117 donut flasherAdd a flasher

A ‘flasher’ is essentially a fish attractor. While the lure itself will attract the attention of fish, a ‘flasher’ will work to catch the attention of fish located much further away. To a fish, the flash could represent a school of baitfish or even a fish in distress. The idea is that fish will initially be drawn to the flasher and, when closer, they will notice the lure swimming behind the ‘flasher’ and (hopefully) strike! This technique is certainly not a new one. Many mainland anglers regularly use attractors, like ‘cowbells’, to draw the fish in to their lures. This technique is also commonly used in places such as Canada and the USA. Although I am not sure why, it is not often seen here in Tasmania, so perhaps it is something to consider when your next donut is looming.

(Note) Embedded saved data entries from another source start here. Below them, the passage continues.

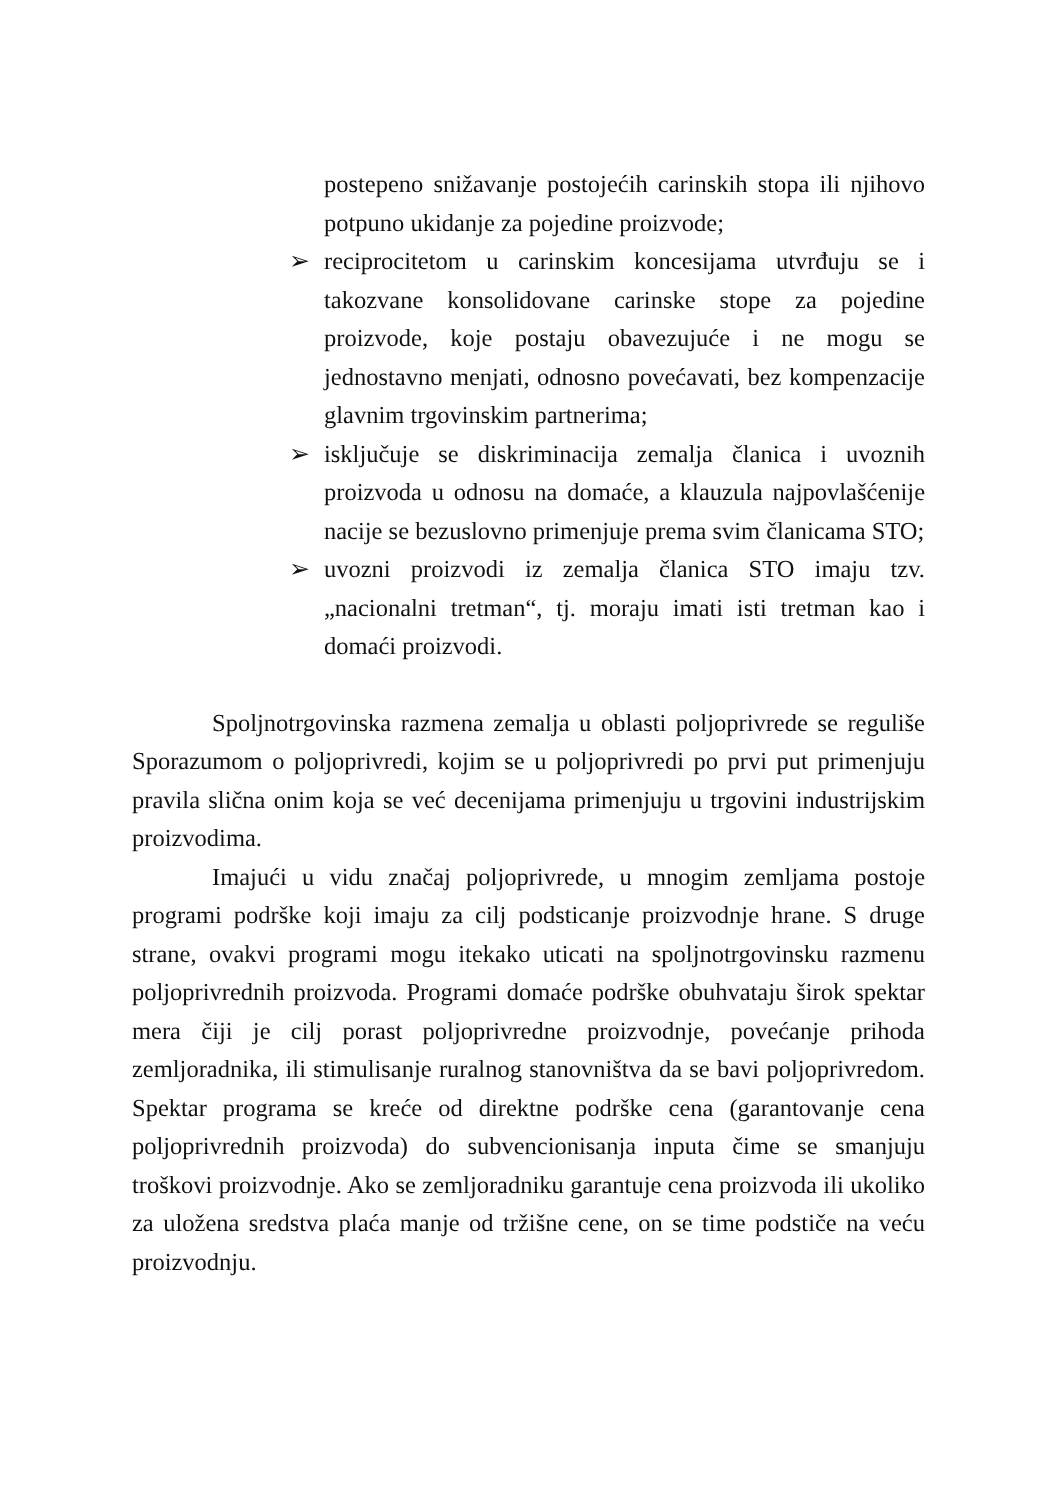postepeno snižavanje postojećih carinskih stopa ili njihovo potpuno ukidanje za pojedine proizvode;
➢ reciprocitetom u carinskim koncesijama utvrđuju se i takozvane konsolidovane carinske stope za pojedine proizvode, koje postaju obavezujuće i ne mogu se jednostavno menjati, odnosno povećavati, bez kompenzacije glavnim trgovinskim partnerima;
➢ isključuje se diskriminacija zemalja članica i uvoznih proizvoda u odnosu na domaće, a klauzula najpovlašćenije nacije se bezuslovno primenjuje prema svim članicama STO;
➢ uvozni proizvodi iz zemalja članica STO imaju tzv. „nacionalni tretman“, tj. moraju imati isti tretman kao i domaći proizvodi.
Spoljnotrgovinska razmena zemalja u oblasti poljoprivrede se reguliše Sporazumom o poljoprivredi, kojim se u poljoprivredi po prvi put primenjuju pravila slična onim koja se već decenijama primenjuju u trgovini industrijskim proizvodima.
Imajući u vidu značaj poljoprivrede, u mnogim zemljama postoje programi podrške koji imaju za cilj podsticanje proizvodnje hrane. S druge strane, ovakvi programi mogu itekako uticati na spoljnotrgovinsku razmenu poljoprivrednih proizvoda. Programi domaće podrške obuhvataju širok spektar mera čiji je cilj porast poljoprivredne proizvodnje, povećanje prihoda zemljoradnika, ili stimulisanje ruralnog stanovništva da se bavi poljoprivredom. Spektar programa se kreće od direktne podrške cena (garantovanje cena poljoprivrednih proizvoda) do subvencionisanja inputa čime se smanjuju troškovi proizvodnje. Ako se zemljoradniku garantuje cena proizvoda ili ukoliko za uložena sredstva plaća manje od tržišne cene, on se time podstiče na veću proizvodnju.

This is a great option for those of you who love trolling with lead line. If the action is slow, try adding a ‘flasher’ a maximum of one metre away from your Tassie Devil or Cobra. Be sure to use good quality monofilament line for your leader, as it will give a bit of stretch on any takes, and prevent fish from being lost.

Add a fly dropper

Fishing with a fly dropper is something that I have learnt from a friend who lives in New Zealand. He uses this technique in combination with a soft plastic to fish deep for monster trout. Using a fly dropper can be one of the most effective methods for catching trout. You don’t have to be a fly fisherman to do it either. Simply tie a short dropper (around 4 to 5 inches) at a distance of 30 cm to 50 cm up your leader. You might be using a hard body or soft plastic as your main lure, but, in my opinion, it really doesn’t matter.

Select a wet fly and tie it onto that dropper using a loop knot. A loop knot will give the fly the extra freedom of movement and a more natural swim action. For early season droppers, try wet fly patterns like woolly buggers, rabbit fur zonkers or yetis.

By using a dropper you provide the trout with a couple of choices. Some people even say that the dropper acts as an attractor. What I can say for sure is that the fly will have a different swimming action to that of any hard body or plastic you might be using. It might just be the thing to do to improve your results!

Remember: It is legal in Tasmania to use only one fly dropper in combination with one lure on a spinning rod. Check the IFS hand book before you go fishing.

Try jigging for trout

In some respects, jigging for trout is a bit like fishing for flathead. The rig is similar to a standard saltwater paternoster rig. A typical jigging rig consists of a sinker and a dropper tied 50 cm or so above the sinker. The dropper can be a soft plastic or even your favourite trout-catching spoon.

Since this technique is well suited to deeper waters, you will first need to find a suitable area that has some decent depth to it. Then, simply lower the rig to the bottom and, at a leisurely pace, raise and lower your rod. You can also try waving it from side to side. Vary the height and the timing to give the jig a genuinely erratic movement. This helps the lure to mimic, let’s say, a wounded galaxias. As you drop the rod back to the horizontal position, reel in the slack line.

Take it nice and easy with your lifts of the rod and anticipate any takes. You can also try some very sharp lifts and jerks if nothing is happening by fishing the jig slowly. Since you will most likely be jigging from a boat, look for underwater formations, vegetation, submerged trees and other structures that might hold fish. You will be at an advantage if your boat is equipped with a sounder.


Fishing for trout can be tough, and donuts will happen. In my opinion, it is the nature of any type of fishing. However, catching a trout against all odds is always a great reward for thinking outside the square. I hope that some of the strategies that I have described here today will help you during times when the fish are not cooperating. With this in mind, I wish you all a productive and safe trout opening for the new season.